Most future jobs in a knowledge-based economy will require some post-secondary education, such as a certificate, if not a bachelor's degree, Cummins said. There's already a dearth of qualified applicants and some companies are having to look outside the country for employees.
That doesn't mean the country, and specifically the Mid-Columbia, can't rise to the challenge, Moo-Young said. WSU Tri-Cities has more than doubled the number of admissions applications for the next academic year compared to the current one through student recruiting.
He praised the relationship between the university and CBC and the relationships he's building with other Eastern Washington community colleges.
Moo-Young supported Start-Up Weekend, an event in September that supports designers, developers and others who want to move forward on a business enterprise, and another is already planned for March, he said.

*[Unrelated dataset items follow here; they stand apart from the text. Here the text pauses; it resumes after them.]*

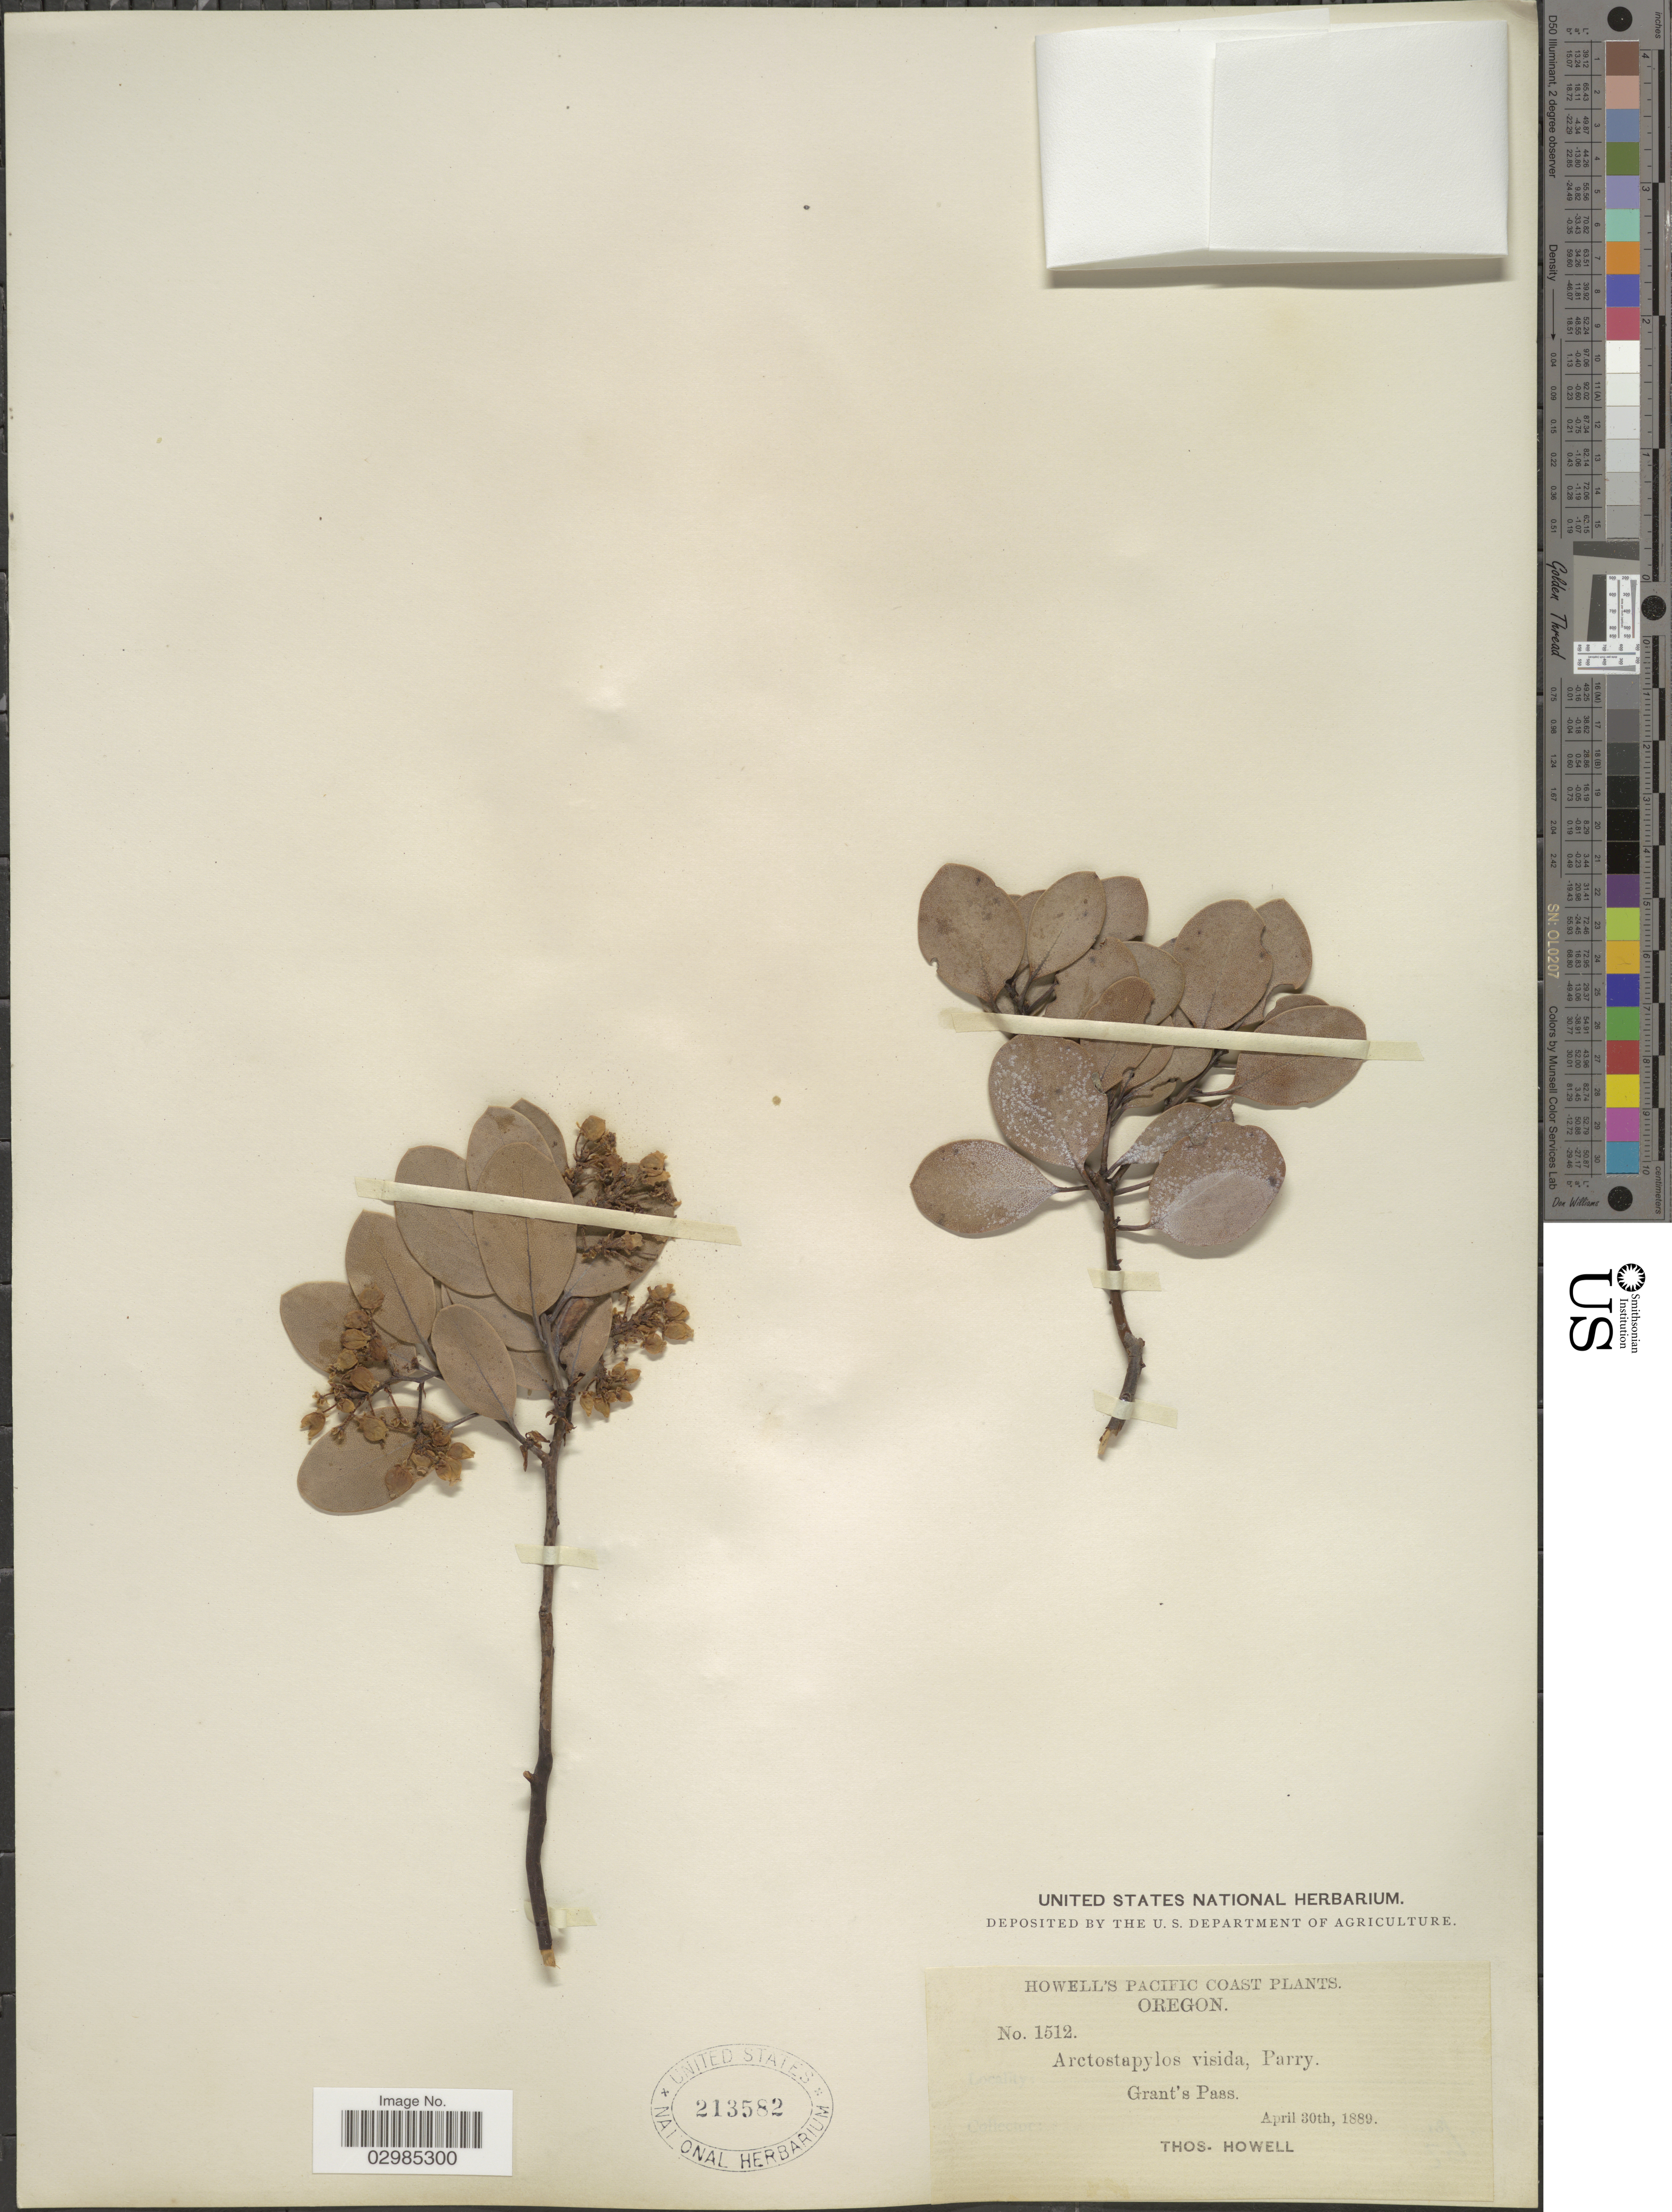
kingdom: Plantae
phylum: Tracheophyta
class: Magnoliopsida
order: Ericales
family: Ericaceae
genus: Arctostaphylos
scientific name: Arctostaphylos viscida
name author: Parry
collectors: T. Howell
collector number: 1512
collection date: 1889-04-30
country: United States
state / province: Oregon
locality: Pacific Coast. Grant's Pass.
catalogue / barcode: US 213582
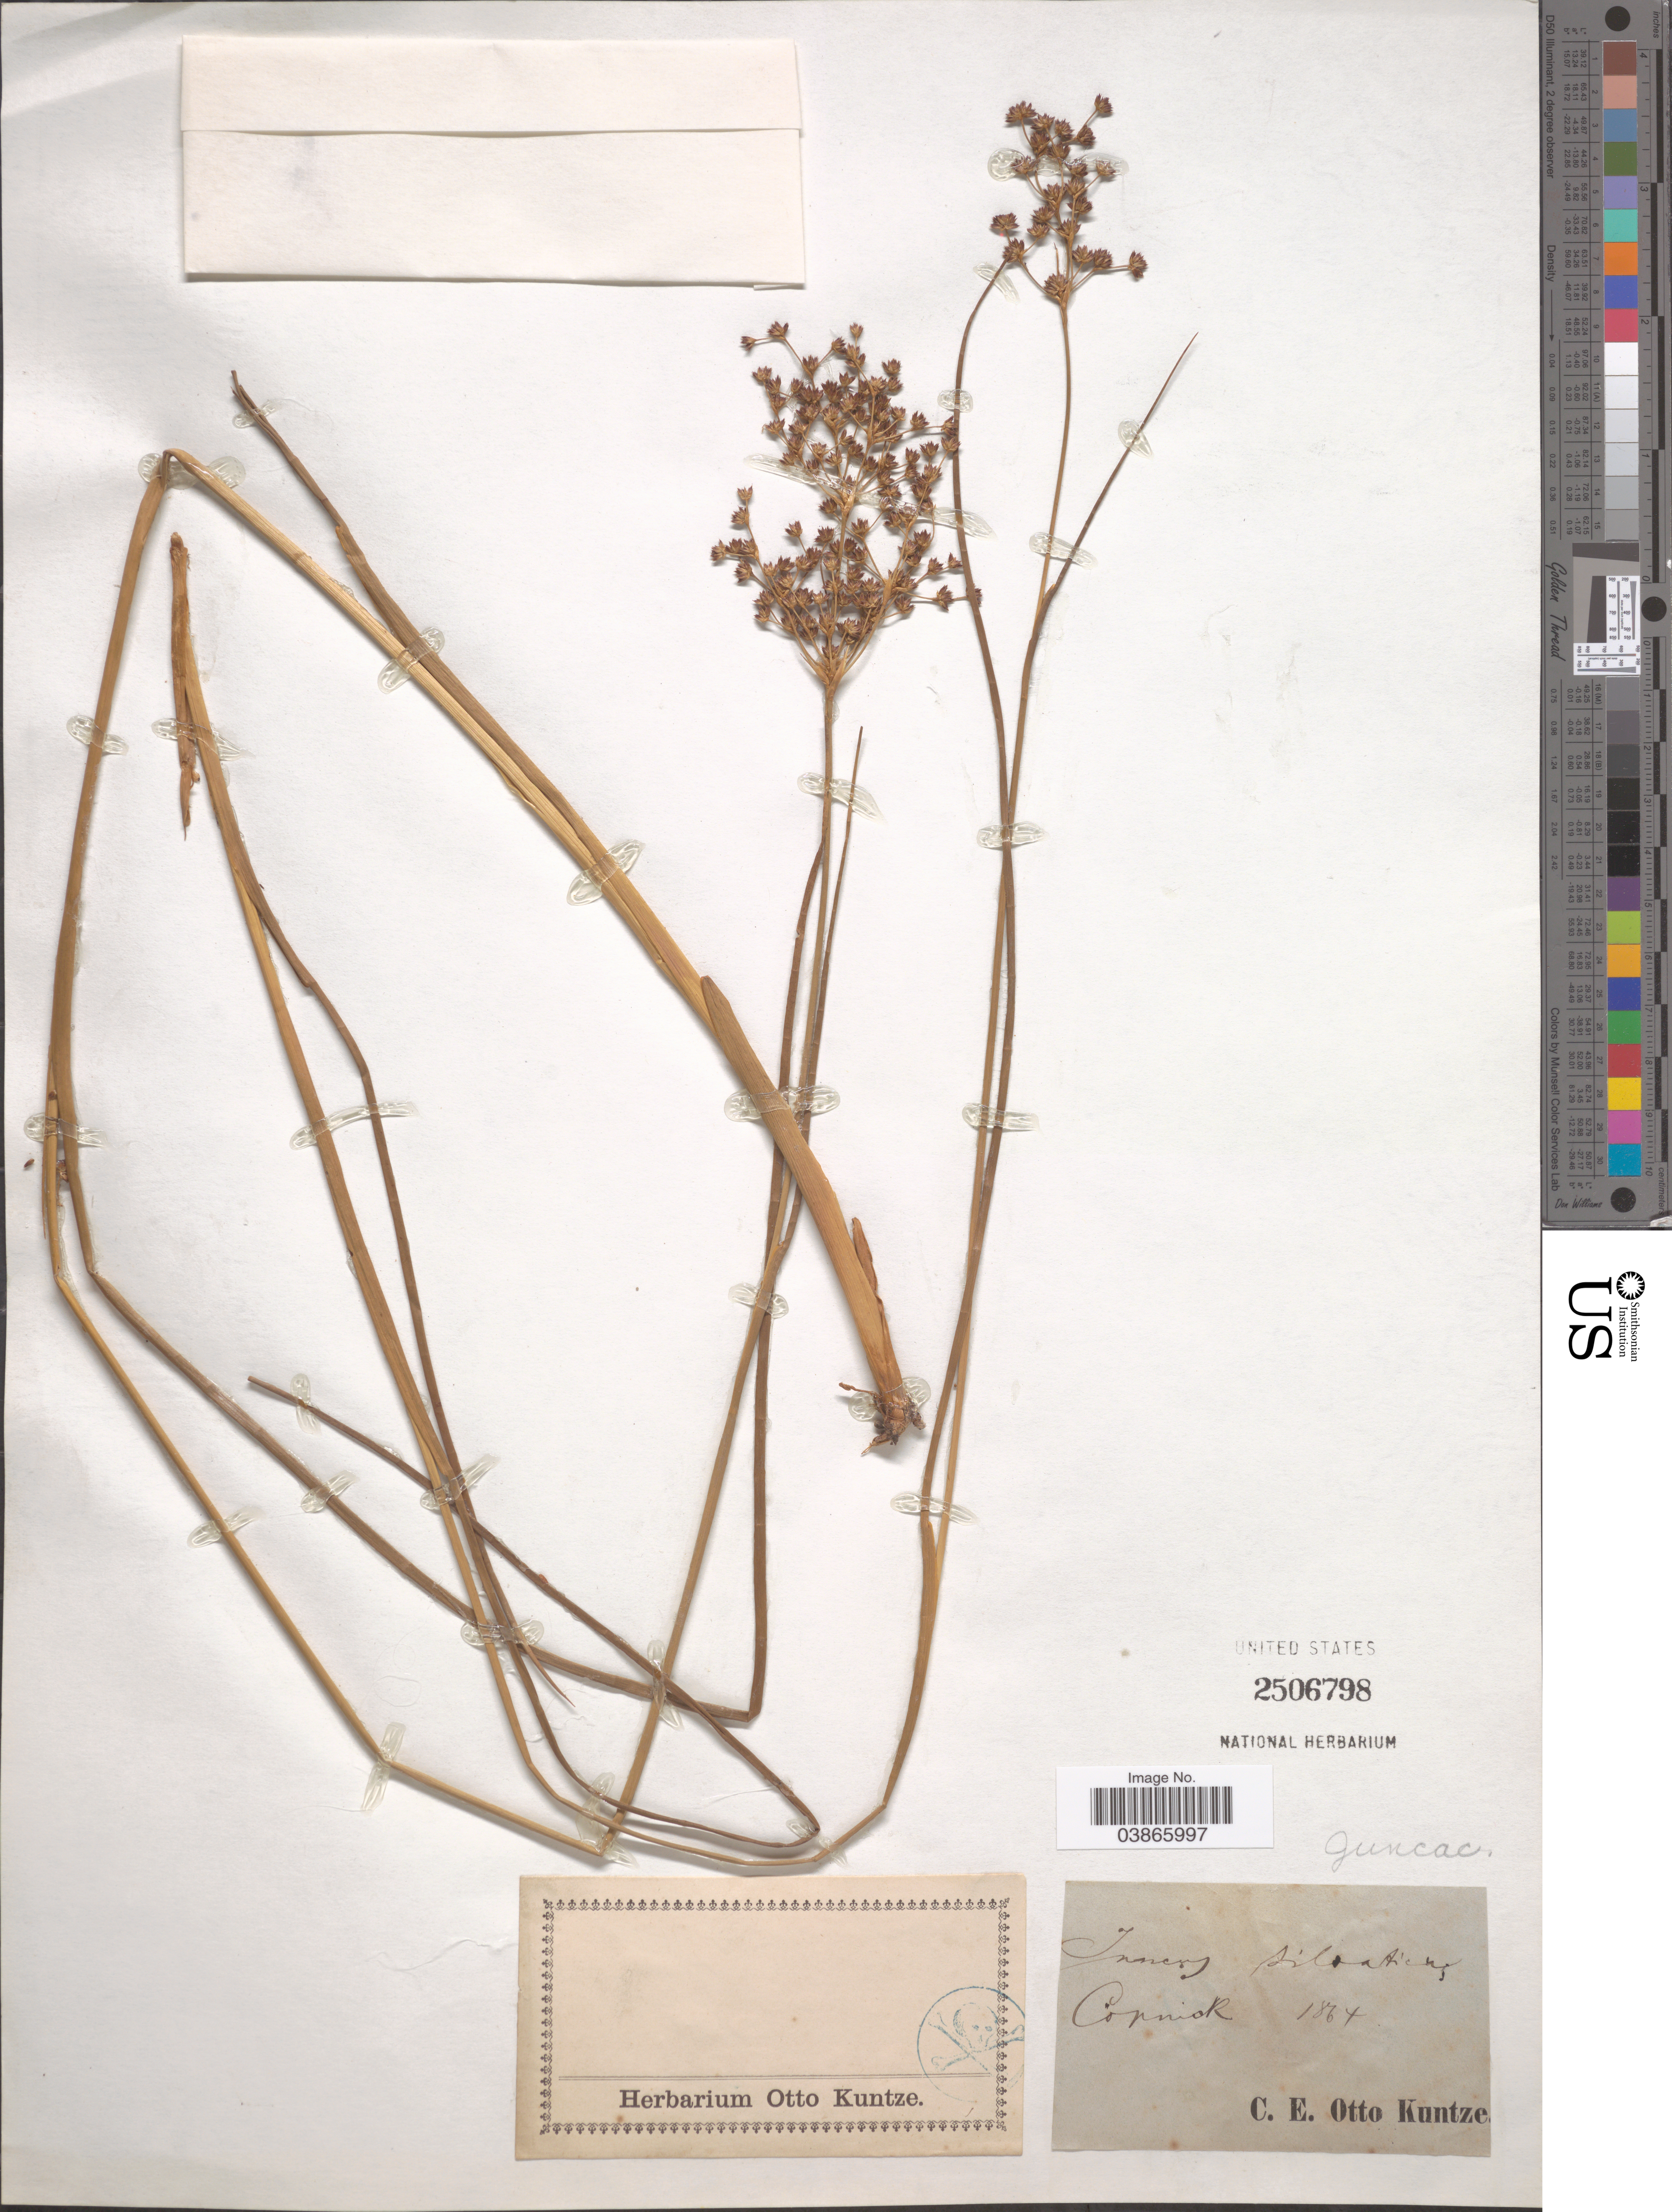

The university is also moving forward with plans to build a "business accelerator" on its north Richland campus, part of a broader vision for a "Google-like" campus environment.
But creating more highly-trained graduates and developing new businesses and technologies takes money, the officials said. Tuition is one of the biggest hurdles people have to accessing education, Cummins said. Moo-Young said his concern is the need for cultural and social institutions to support the innovators and keep them from fleeing to cities like Seattle and Portland.
"Our students don't have a place to play," Moo-Young said.
Both men said they are taking steps to recruit and support students. Cummins said he's trying to find the money by trimming other parts of the college's budget. "The challenge is, there isn't any more money (from the state)," he said.
Private investment is likely what will be needed to move the Tri-Cities and its institutions forward -- whether from a growing wine industry, or the development of an "angel investor" network for the region, Moo-Young said.
"A lot of the things on this list are very doable," Moo-Young said.